Gaston Bachelard est un personnage hors du commun. Né à Bar-sur-Aube, employé des postes, licencié ès sciences puis professeur de physique et chimie dans la même ville, il réussit en 1922 l'agrégation de philosophie, et enseigne cette discipline à la Faculté de Dijon, avant de devenir un extraordinaire professeur à la Sorbonne jusqu'en 1954.

Épistémologue par formation, philosophe par passion, poète par imagination, il a écrit une ouvre singulière et abondante. Penseur très original, il s'enracine dans une triple tradition : - la science contemporaine de la première moitié du XXe siècle ;
- Carl Gustav Jung à qui il emprunte la notion d'inconscient collectif avec laquelle il enrichira la " psychanalyse de la connaissance " ;
- les poètes et les écrivains, d'Hésiode à Michaux en passant par Lautréamont.

Il analyse les conditions de la connaissance scientifique et soutient qu'elle progresse essentiellement par une victoire sur les " obstacles épistémologiques " constitutifs de cette connaissance. Aussi faut-il psychanalyser notre raison car cet obstacle épistémologique est une entrave à la connaissance scientifique, entrave qui est inhérente au savoir lui-même et non pas à des difficultés liées à l'objet. La coupure épistémologique est une rupture méthodologique, c'est-à-dire un changement de concepts et de méthodes à l'intérieur d'une science.
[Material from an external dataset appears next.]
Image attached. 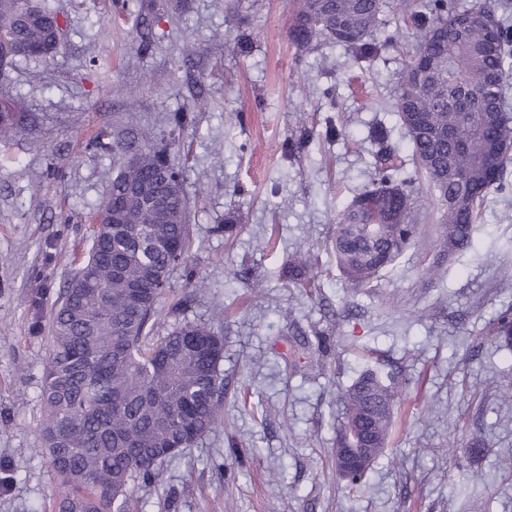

Bachelard définit l'histoire des sciences en distinguant trois étapes qui correspondent à des moments de rupture :

- l'étape pré-scientifique (de l'Antiquité jusqu'au milieu du XVIIe siècle),
- l'étape scientifique (de la fin du XVIIIe siècle jusqu'au début du XXe siècle),
- le Nouvel Esprit scientifique (à partir de la théorie de la relativité jusqu'à nos jours).

La psychanalyse de l'esprit scientifique recherchera et détectera donc des valeurs et des projections inconscientes entravant le savoir. Le rationalisme structure un centre actif où s'échangent les vérités de la raison et les vérités d'expérience : la raison se construit en dialoguant avec l'expérience et en s'appliquant à elle. Bachelard montre ainsi que la pensée scientifique, loin d'apparaître de façon immédiate, se constitue à travers une série d'étapes. Le premier des obstacles que la pensée scientifique rencontre est l'opinion. Mais la science se forme aussi contre l'immédiateté sensible, contre cet autre obstacle qu'est la " substance ", contre la certitude, ainsi que contre certaines croyances d'ordre sexuel. Ce qui caractérise le fait scientifique de notre siècle, c'est son caractère abstrait. Loin d'être donné et immédiat, il s'élabore théoriquement. Ainsi, Bachelard, en réfléchissant sur la pensée scientifique, pose également le problème de l'erreur sur le plan épistémologique.

Il s'attache, par ailleurs, au registre de l'imaginaire, irréductible à une imagination simplement reproductrice. L'imaginaire dépasse infiniment le réel car il exprime la pleine liberté de l'esprit.

L'oeuvre de Bachelard possède donc deux faces, une face diurne et une face nocturne. La première rassemble la raison, l'action, et la maîtrise du monde comme de soi-même. La seconde recoupe le rêve et la poésie, le cour et le sentiment. L'invention théorique de Bachelard repose sur le fait d'avoir lié matière et âme, séparées par la tradition philosophique depuis Platon. La matière a, de fait, une âme comme l'indique la langue poétique. Et l'âme ne se sépare pas d'une matière, car toute émotion s'appuie originellement sur l'un des quatre éléments (eau, terre, air ou feu) pour pouvoir se communiquer. C'est par le monde que l'émotion crée son propre monde.

Il faut donc corriger quelque peu l'image dualiste que Bachelard nous offre. Certes, il s'est toujours gardé de confondre science et poésie. Mais son analyse du mouvement, qui ne cesse d'induire des effets dans l'âme et dans le langage, ouvre sur une fascinante unité de la nature et du langage mise en évidence par la poésie qui supprime les oppositions de la tradition métaphysique et rationaliste.